The method of any one of claims 25 to 27, wherein the filament is formed by drawing a first fluid flow with two separate second fluid flows directed along substantially opposing sides thereof.
The method of claim 28, wherein the filament is vacillated predominantly between the two separate second fluid flows directed along substantially opposing sides of the filament.
The method of claim 29, wherein the first fluid flow is formed by dispensing a first fluid from a first orifice (52) in a body member (50), and the two second fluid flows are formed by dispensing a second fluid from corresponding separate second orifices (54, 56) disposed in the body member (50) on substantially opposing sides of the first orifice (52).
The method of claim 30, wherein the filament is vacillated predominantly transversely to the direction of the substrate (60) or elongated member (70).

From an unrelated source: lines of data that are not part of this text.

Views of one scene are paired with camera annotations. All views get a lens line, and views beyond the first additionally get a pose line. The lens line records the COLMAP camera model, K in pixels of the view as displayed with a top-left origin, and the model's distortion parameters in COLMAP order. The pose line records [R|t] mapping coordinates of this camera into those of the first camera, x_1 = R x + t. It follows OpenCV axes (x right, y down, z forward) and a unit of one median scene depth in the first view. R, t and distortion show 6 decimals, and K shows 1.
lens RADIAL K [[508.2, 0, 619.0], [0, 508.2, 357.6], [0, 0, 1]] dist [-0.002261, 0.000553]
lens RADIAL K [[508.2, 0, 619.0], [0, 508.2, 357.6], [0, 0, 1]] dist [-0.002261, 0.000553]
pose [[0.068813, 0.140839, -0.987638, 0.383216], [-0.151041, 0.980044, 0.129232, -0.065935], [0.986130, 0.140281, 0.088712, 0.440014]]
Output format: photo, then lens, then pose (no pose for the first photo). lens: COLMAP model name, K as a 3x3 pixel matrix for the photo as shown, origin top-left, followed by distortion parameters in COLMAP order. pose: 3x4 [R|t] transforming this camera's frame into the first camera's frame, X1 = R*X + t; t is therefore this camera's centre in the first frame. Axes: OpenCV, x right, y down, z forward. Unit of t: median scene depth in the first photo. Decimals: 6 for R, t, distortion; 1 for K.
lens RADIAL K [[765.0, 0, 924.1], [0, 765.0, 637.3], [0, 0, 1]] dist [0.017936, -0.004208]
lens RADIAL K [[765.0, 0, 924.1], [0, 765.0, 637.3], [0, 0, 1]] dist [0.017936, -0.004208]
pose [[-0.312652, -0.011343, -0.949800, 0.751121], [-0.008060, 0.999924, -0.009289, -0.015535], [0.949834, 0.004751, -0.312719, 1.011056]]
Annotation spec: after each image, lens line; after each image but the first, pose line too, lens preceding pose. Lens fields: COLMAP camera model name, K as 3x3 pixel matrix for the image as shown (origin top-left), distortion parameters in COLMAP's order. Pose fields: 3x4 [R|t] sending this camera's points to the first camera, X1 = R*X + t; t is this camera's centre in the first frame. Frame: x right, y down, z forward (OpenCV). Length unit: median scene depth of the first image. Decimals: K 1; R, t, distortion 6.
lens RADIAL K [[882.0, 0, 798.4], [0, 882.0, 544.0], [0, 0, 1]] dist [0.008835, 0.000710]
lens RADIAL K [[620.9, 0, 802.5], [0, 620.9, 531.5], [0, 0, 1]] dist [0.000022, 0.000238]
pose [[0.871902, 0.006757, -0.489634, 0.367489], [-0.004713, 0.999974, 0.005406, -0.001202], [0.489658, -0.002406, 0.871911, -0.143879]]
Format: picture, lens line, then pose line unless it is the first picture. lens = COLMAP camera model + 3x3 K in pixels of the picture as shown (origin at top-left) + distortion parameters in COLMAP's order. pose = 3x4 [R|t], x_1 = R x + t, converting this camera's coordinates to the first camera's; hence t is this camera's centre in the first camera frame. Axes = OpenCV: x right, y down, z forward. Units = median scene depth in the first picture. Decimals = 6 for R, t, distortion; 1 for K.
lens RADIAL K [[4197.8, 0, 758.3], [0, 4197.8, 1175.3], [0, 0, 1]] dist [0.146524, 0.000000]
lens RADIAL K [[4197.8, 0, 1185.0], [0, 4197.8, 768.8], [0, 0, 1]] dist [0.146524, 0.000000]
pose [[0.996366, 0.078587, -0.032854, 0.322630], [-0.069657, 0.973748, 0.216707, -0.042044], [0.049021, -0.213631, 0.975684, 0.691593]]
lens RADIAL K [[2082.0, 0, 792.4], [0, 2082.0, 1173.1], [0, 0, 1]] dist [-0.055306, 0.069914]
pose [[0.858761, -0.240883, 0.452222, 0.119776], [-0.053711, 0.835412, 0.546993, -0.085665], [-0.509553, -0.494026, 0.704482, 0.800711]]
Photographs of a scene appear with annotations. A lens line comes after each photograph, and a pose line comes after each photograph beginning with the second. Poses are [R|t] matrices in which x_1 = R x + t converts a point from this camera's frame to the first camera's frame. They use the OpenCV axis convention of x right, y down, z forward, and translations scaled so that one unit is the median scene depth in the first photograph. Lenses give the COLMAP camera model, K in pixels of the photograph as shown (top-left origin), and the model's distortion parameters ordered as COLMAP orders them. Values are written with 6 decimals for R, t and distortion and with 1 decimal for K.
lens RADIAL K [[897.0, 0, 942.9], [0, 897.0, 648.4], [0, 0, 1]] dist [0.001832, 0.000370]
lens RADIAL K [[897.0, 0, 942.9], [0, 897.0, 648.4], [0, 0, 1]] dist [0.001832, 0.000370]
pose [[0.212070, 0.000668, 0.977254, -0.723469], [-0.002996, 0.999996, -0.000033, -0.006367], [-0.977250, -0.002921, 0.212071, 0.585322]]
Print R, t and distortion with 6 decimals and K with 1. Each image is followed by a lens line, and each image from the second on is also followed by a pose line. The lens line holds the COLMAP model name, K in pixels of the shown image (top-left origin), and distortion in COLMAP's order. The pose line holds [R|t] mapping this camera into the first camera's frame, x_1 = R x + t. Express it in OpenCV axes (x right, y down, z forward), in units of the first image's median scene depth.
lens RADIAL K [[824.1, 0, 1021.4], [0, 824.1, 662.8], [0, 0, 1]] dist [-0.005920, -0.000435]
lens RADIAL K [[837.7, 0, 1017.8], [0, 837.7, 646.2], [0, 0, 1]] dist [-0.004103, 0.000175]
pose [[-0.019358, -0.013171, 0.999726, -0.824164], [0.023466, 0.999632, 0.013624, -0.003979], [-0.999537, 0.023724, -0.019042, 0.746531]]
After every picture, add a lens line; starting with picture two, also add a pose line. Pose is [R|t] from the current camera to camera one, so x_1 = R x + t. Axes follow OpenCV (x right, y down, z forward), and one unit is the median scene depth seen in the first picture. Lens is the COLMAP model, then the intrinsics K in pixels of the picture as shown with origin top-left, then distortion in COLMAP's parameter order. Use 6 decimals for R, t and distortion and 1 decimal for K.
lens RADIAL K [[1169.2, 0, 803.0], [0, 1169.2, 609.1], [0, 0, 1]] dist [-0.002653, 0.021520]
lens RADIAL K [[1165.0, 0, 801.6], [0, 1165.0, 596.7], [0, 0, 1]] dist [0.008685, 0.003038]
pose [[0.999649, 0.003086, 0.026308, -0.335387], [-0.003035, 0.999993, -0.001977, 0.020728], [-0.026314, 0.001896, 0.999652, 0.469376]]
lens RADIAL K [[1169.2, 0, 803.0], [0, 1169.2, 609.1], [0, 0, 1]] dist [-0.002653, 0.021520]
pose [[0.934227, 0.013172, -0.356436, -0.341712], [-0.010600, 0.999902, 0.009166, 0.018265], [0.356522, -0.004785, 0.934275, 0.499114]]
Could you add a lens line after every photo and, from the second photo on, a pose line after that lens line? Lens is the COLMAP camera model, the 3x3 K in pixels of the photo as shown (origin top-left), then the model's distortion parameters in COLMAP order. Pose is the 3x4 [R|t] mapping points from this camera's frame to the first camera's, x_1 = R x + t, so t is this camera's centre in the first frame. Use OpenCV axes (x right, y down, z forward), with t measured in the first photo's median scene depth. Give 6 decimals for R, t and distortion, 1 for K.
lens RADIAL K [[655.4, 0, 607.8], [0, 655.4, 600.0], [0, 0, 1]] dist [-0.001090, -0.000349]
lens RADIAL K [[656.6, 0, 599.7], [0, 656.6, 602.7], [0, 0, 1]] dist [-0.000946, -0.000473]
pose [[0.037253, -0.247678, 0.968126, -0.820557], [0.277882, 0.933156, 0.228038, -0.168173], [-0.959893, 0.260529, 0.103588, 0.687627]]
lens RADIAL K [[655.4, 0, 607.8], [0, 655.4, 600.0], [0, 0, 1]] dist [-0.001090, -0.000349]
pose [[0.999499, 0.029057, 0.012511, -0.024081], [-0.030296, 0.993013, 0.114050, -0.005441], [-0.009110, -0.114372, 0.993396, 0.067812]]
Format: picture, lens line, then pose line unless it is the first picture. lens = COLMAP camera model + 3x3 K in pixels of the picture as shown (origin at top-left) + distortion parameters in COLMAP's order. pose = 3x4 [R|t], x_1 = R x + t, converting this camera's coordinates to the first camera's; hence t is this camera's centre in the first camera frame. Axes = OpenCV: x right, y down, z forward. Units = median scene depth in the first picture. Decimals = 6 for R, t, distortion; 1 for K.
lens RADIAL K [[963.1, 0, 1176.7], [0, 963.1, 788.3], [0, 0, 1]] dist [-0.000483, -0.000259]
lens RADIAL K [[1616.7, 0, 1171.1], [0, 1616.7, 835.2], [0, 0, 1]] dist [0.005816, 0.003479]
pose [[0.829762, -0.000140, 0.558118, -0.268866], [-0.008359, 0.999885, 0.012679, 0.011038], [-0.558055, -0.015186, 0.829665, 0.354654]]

The method of claim 31, wherein the strand is spatially separated from a substrate (60), substantially all of the filament is captured on the strand when the strand is separated from the substrate, and the filament coated strand is adhered to the substrate.
A method for producing a viscoelastic filament comprising:
forming a filament by drawing a first fluid flow with two separate second fluid flows directed along substantially opposing sides of the first fluid flow;

vacillating the filament predominantly between the two second fluid flows in a repeating generally omega-shaped pattern (34), the generally omega-shaped pattern having a bowed portion (22) with first (24) and second (26) side portions converging toward and then diverging away from each other.
The method of claim 33, wherein the vacillating filament is deposited onto a substrate (60) or strand (70) moving non-parallel to a predominant vacillation direction of the filament.
The method of claim 33 or 34, wherein the first fluid flow is formed with a first fluid dispensed from a first orifice (52) in a body member (50), and the two second fluid flows are formed with a second fluid dispensed from corresponding separate second orifices (54, 56) disposed in the body member (50) on substantially opposing sides of the first orifice (52).
The method of any one of claims 33 to 35, wherein the second fluid flows are convergently directed toward the first fluid flow.
The method of any one of claims 33 to 36, wherein a plurality of filaments are formed by drawing a plurality of first fluid flows with two separate corresponding second fluid flows directed along substantially opposing sides of each first fluid flow; and
each of the plurality of filaments are vacillated predominantly between the corresponding second fluid flows in a repeating generally omega-shaped pattern (34).
The method of claim 37, wherein the plurality of vacillating filaments are deposited onto a substrate (60) or plurality of strands (71, 72, 74, 76, 77, 78) moving non-parallel to a predominant vacillation direction of the plurality of filaments.
The method of claim 37 or 38, wherein the plurality of first fluid flows are formed by dispensing the first fluid from a corresponding plurality of first orifices (52) in a body member (50), the plurality of second fluid flows are formed by dispensing a second fluid from a corresponding plurality of second orifices (54, 56) in the body member (50), each of the plurality of first orifices (52) flanked on substantially opposing sides by two separate second orifices (54, 56), and the plurality of first fluid orifices (52) and the plurality of second fluid orifices (54, 56) disposed non-parallel to a direction of the moving substrate (60) or plurality of strands (71, 72, 74, 76, 77, 78).